NEW YORK — Investors will be anxiously awaiting even a whiff of strategic guidance when Liberty Media hosts its annual meeting in Gotham today, as John Malone’s media investment vehicle late Wednesday reported a quarterly profit despite revenue falloffs at one of its few wholly owned assets, Starz Encore Group.
A host of possible acquisitions and/or divestitures faces the Denver-based firm, but so far Malone has kept pundits guessing as he moves from one negotiating room to the next.
He is in the process of evaluating Liberty’s 42% stake in QVC and a possible buyout of partner Comcast’s controlling position in the home shopper.
The company also has been perusing its options for the Vivendi Universal Entertainment assets, though most consider it a long shot to make an offer for the whole group. Malone’s company has a small minority stake in Viv U and recently filed a suit against it, alleging improper past financial disclosures.

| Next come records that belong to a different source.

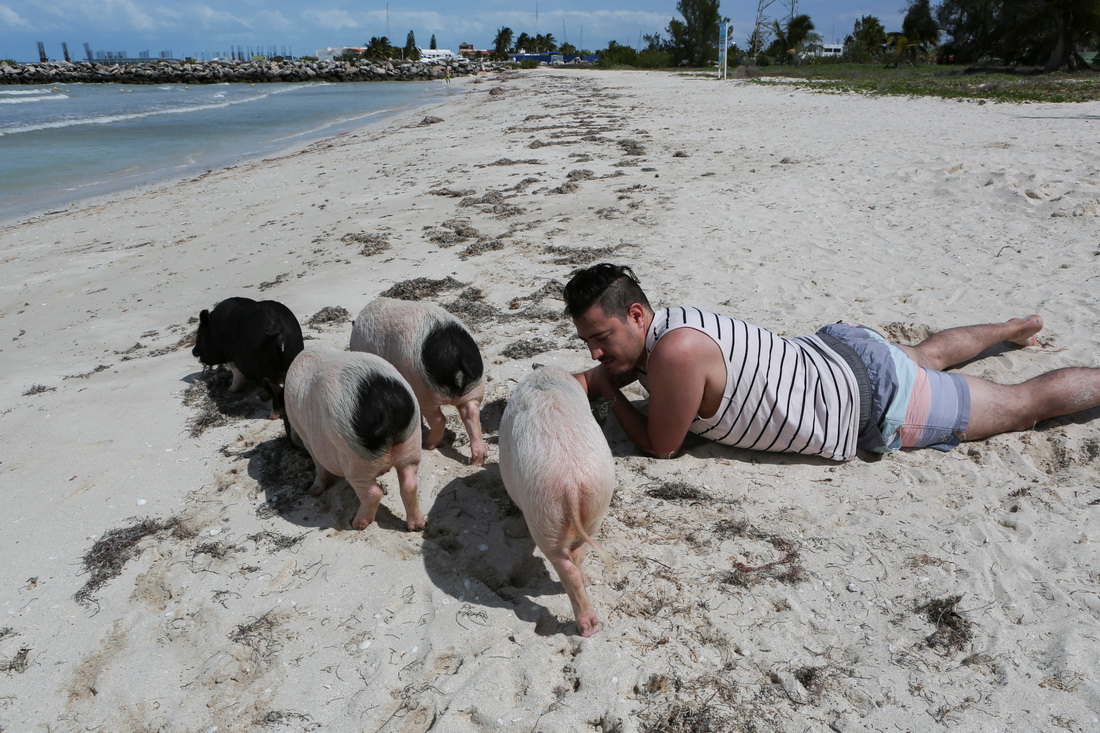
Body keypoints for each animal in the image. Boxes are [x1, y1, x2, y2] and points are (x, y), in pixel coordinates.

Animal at [281, 345, 422, 528]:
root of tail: (385, 404)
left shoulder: (307, 438)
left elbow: (319, 465)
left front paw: (312, 491)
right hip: (411, 444)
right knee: (409, 484)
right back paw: (417, 526)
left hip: (356, 460)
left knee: (373, 492)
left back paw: (355, 524)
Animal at [349, 294, 488, 462]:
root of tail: (457, 353)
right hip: (474, 388)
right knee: (471, 413)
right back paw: (478, 460)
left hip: (425, 391)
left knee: (439, 419)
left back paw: (428, 446)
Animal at [501, 365, 616, 633]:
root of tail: (571, 480)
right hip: (595, 505)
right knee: (579, 554)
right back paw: (589, 589)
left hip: (543, 512)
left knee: (565, 564)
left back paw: (587, 627)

Liberty on Wednesday said that it intends to exercise rights to buy $838 million in USA Interactive stock. Liberty already owns a 20% stake in USA Interactive.
Total net revenues for Liberty fell to $505 million, down from $513 million in the same period last year, while it turned in $135 million in net income for the quarter, compared with a net loss of $1.5 billion net loss in the first quarter last year.
Starz Encore revenue fell 3% in the quarter to $229 million, while operating cash flow increased by 13% to $107 million. The pay TV net reported a 19% increase in average sub units for the quarter.
Company said the ongoing contract dispute with cabler Comcast was to blame for the sales decline at Starz, since it is booking sales according to the Comcast rate card for carriage rather than the premium rate agreement it had under AT&T Broadband before that cable operator was purchased by Comcast. Under accounting rules, Starz did not recognize the $21 million revenue difference between the AT&T and Comcast rates.
At Discovery Networks, half-owned by Liberty, net advertising revenues were up 26% in the last quarter due to an increase in rates and a strong U.S. advertising market, the company said.